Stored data
-- Opening Marker --

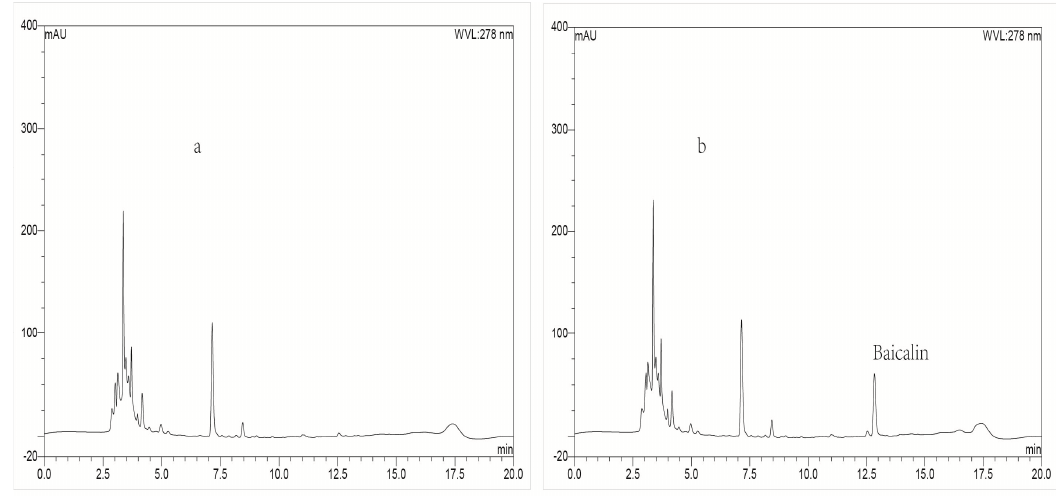
Figure 2. Cont. Figure 2.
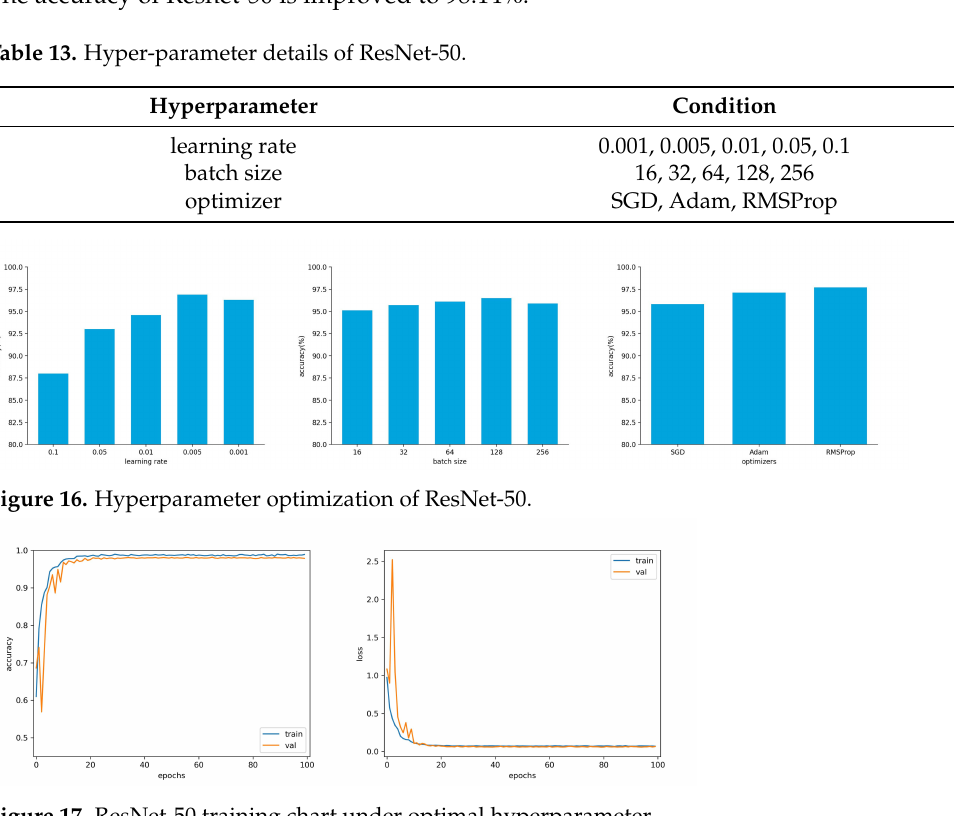
Figure 17. ResNet-50 training chart under optimal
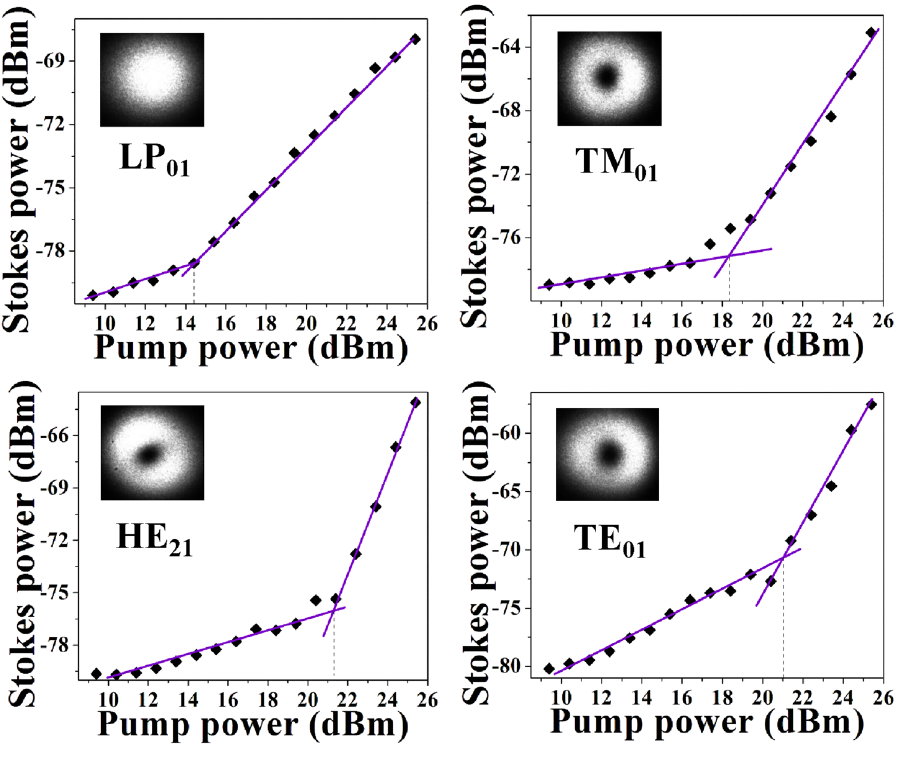
Figure 6. Brillouin threshold power of the LP 01 , TM 01 , HE 21 and TE 01 modes in the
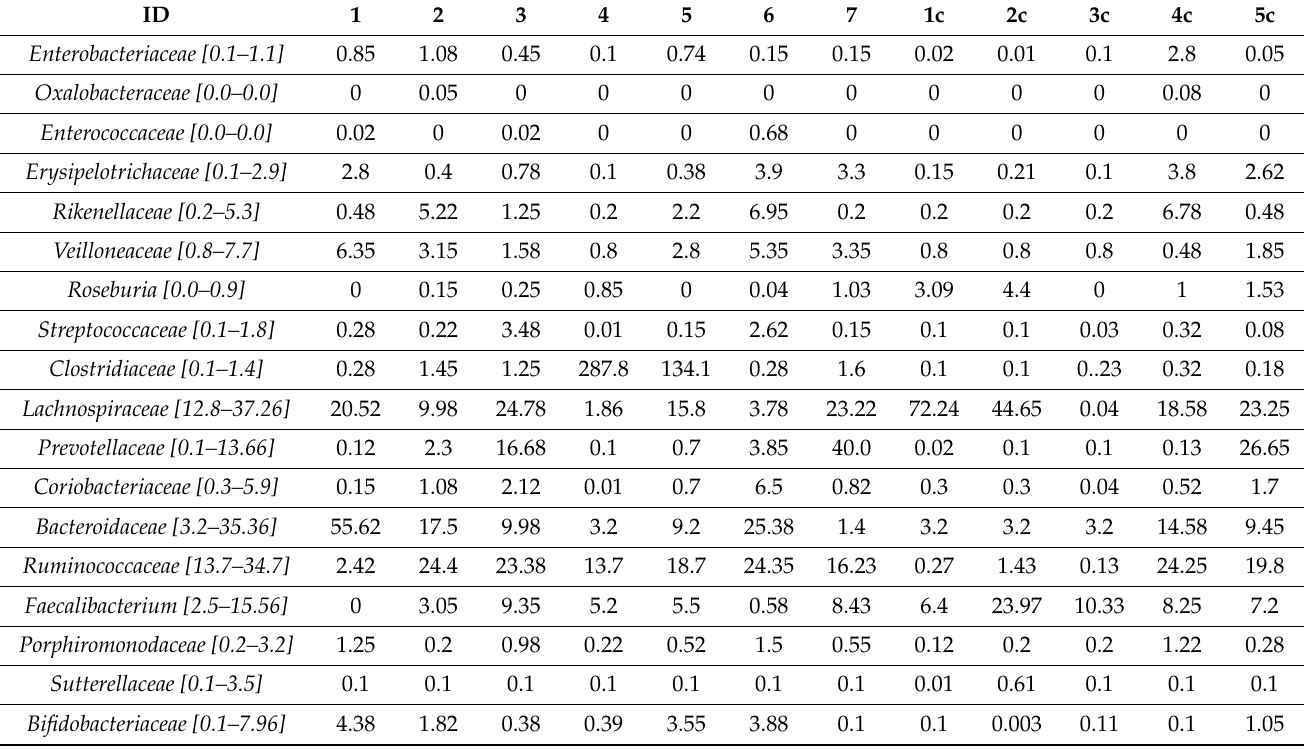
Table 2. Differentially represented bacterial families/genera in TMAU psychiatric cases and controls. Microbiota analysis of TMAU psychiatric cases and controls showed alterations (% relative abundance) for 16 families and 2 genera (Roseburia and Faecalibacterium). Over-representation are highlighted in red, down-representation in light blue. The normal range of % relative abundance is indicated between squared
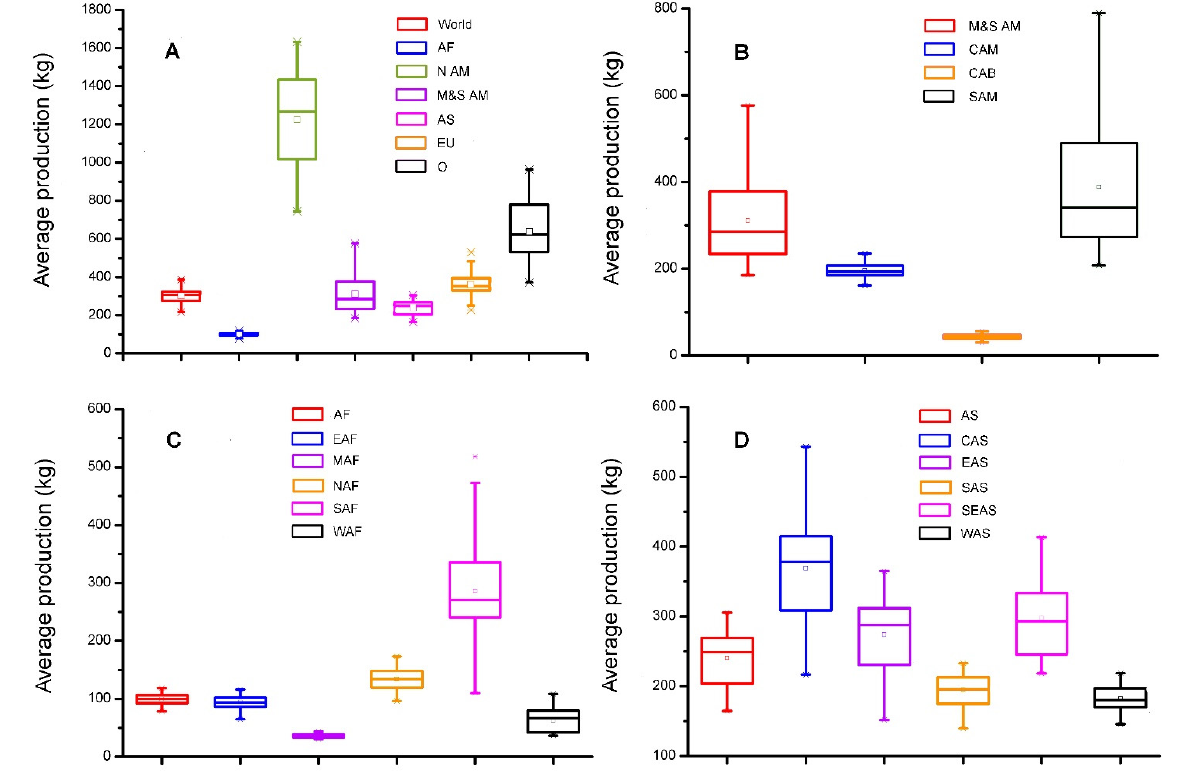
Figure 5. Comparisons on world average grain production over the past 55 years (1960–2014) at different continents ( A ), Mid and South America ( B ), Africa ( C ) and Asia ( D ). Abbreviations: AF, Africa; NAM, North America; M and S AM, Mid and South America; AS, Asia; EU, Europe; O, Oceania; CAM, Central America; CAB, Caribbean; SAM, South America; EAF, Eastern Africa; MAF, Mid-Africa; NAF, Northern Africa; SAF, Southern Africa; WAF, Western Africa; CAS, Central Asia; EAS, East Asia; SAS, Southern Asia; SEAS, South-east Asia; WAS, Western Asia.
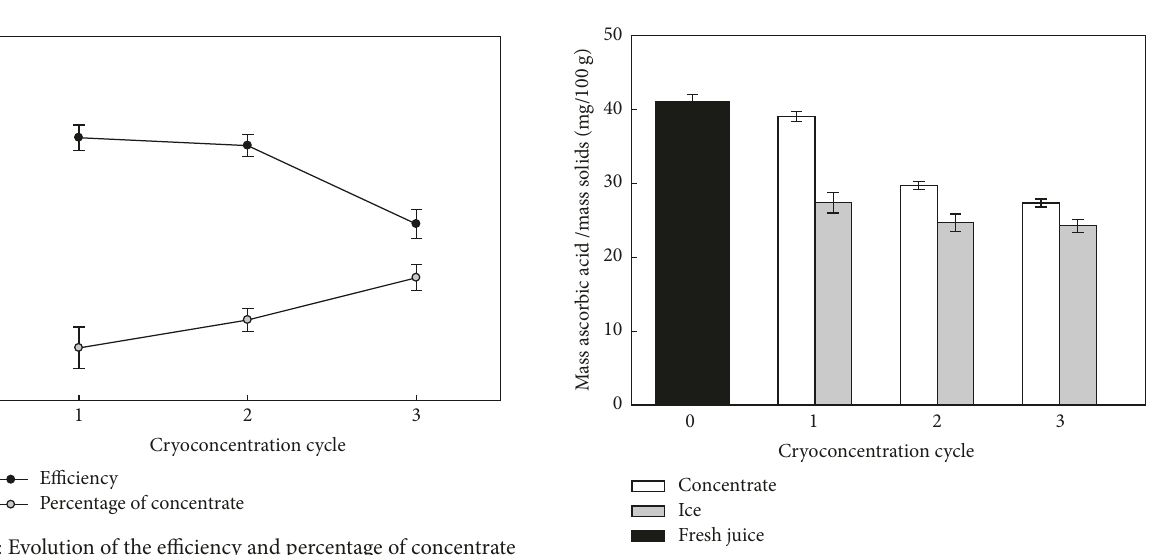
the concentrated and ice fraction as a function of the cryoconcen- tration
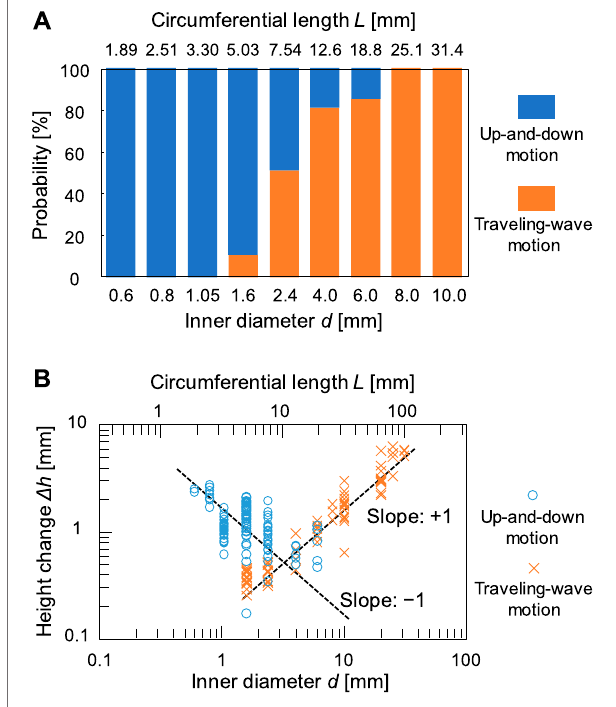
FIGURE 3 | (A) Relationship between probability of occurrence of the two modes and the inner diameter d of tubes and (B) double logarithmic plot of height change Δ h and d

-- Closing Marker --

▶ **What to produce**
Copy out, with no pictures, the lines from the one containing "Figure 5. Comparisons" through the last line of the data above, both ends included and each word unchanged.

▶ **Response to the exercise**
Figure 5. Comparisons on world average grain production over the past 55 years (1960–2014) at different continents ( A ), Mid and South America ( B ), Africa ( C ) and Asia ( D ). Abbreviations: AF, Africa; NAM, North America; M and S AM, Mid and South America; AS, Asia; EU, Europe; O, Oceania; CAM, Central America; CAB, Caribbean; SAM, South America; EAF, Eastern Africa; MAF, Mid-Africa; NAF, Northern Africa; SAF, Southern Africa; WAF, Western Africa; CAS, Central Asia; EAS, East Asia; SAS, Southern Asia; SEAS, South-east Asia; WAS, Western Asia.
the concentrated and ice fraction as a function of the cryoconcen- tration
FIGURE 3 | (A) Relationship between probability of occurrence of the two modes and the inner diameter d of tubes and (B) double logarithmic plot of height change Δ h and d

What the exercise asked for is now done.